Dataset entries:
==================================================
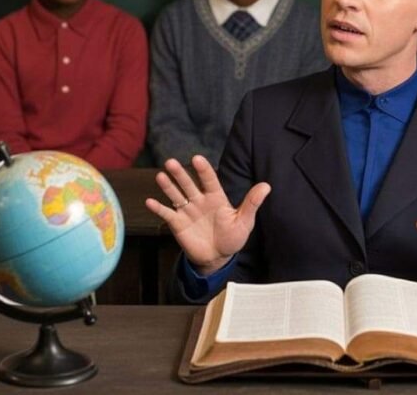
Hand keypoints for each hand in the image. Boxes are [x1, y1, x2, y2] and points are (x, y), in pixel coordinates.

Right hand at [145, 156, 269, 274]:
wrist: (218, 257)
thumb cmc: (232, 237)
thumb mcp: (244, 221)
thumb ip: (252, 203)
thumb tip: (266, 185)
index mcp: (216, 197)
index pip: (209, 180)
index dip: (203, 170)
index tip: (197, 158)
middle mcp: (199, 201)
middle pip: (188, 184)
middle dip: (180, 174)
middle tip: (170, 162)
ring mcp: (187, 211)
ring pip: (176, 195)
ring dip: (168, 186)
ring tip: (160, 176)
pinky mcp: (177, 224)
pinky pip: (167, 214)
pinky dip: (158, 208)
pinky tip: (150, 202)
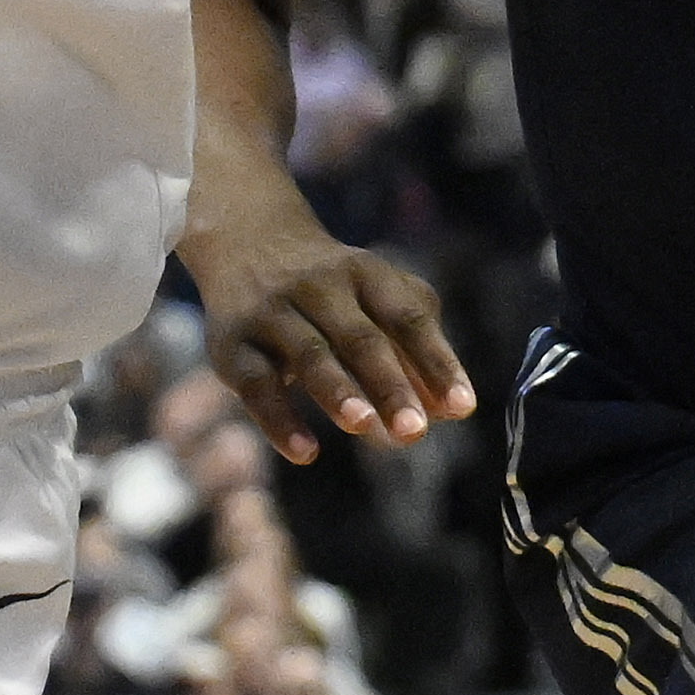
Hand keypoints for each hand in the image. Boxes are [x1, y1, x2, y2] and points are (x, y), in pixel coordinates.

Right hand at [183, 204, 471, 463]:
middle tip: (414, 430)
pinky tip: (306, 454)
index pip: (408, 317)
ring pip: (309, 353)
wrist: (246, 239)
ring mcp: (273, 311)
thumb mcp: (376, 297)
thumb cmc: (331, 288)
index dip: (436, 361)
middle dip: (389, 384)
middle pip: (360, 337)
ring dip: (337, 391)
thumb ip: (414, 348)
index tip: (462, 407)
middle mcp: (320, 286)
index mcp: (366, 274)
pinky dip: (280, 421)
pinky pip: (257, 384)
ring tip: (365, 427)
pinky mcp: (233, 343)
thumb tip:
==================================================
What to produce:
All records above must be copied exactly, though the pictures they hold are to be left out.

Exercise result:
Hand keypoints for each hand in the image. Boxes are [x1, y1, x2, y2] and points are (x, y), in pixel coordinates.

Right hand at [145, 156, 269, 274]:
wrist: (218, 257)
thumb cmc: (232, 237)
thumb mcp: (244, 221)
thumb ip: (252, 203)
thumb tip: (266, 185)
index mcp: (216, 197)
index pip: (209, 180)
index dip: (203, 170)
index tip: (197, 158)
middle mcp: (199, 201)
middle pip: (188, 184)
middle dip: (180, 174)
middle tip: (170, 162)
ring mcp: (187, 211)
ring pip: (176, 195)
ring dip: (168, 186)
ring tip: (160, 176)
pinky mcp: (177, 224)
pinky pip: (167, 214)
pinky dip: (158, 208)
pinky tip: (150, 202)
Hand keypoints for each hand in the image. Boxes are [x1, y1, x2, y2] and points are (x, y), in pixel coordinates.

Right hand at [183, 204, 471, 463]:
middle tip: (414, 430)
pinky tip: (306, 454)
index pip: (408, 317)
ring pip: (309, 353)
wrist: (246, 239)
ring mcp: (273, 311)
thumb mcp: (376, 297)
thumb cmc: (331, 288)
index dip: (436, 361)
middle dip: (389, 384)
middle pip: (360, 337)
ring dip: (337, 391)
thumb ip: (414, 348)
index tip: (462, 407)
middle mcp: (320, 286)
index mcp: (366, 274)
pinky dip: (280, 421)
pinky pip: (257, 384)
ring tip: (365, 427)
pinky mcp: (233, 343)
thumb tip:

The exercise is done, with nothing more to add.